> **EXERCISE DESCRIPTION**: Reproduce, exactly and in full, only the lines below from the one containing "camera: 40 degrees left, 5 degrees up" through the one containing "hammer [406,149,452,225] -> none".

> **EXCERPTED DATA**:
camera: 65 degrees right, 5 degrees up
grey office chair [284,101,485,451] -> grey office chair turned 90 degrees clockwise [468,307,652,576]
==
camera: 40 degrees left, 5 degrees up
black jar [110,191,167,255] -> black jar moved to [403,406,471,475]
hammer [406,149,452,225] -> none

> **RESULT OF THIS TASK**:
camera: 40 degrees left, 5 degrees up
black jar [110,191,167,255] -> black jar moved to [403,406,471,475]
hammer [406,149,452,225] -> none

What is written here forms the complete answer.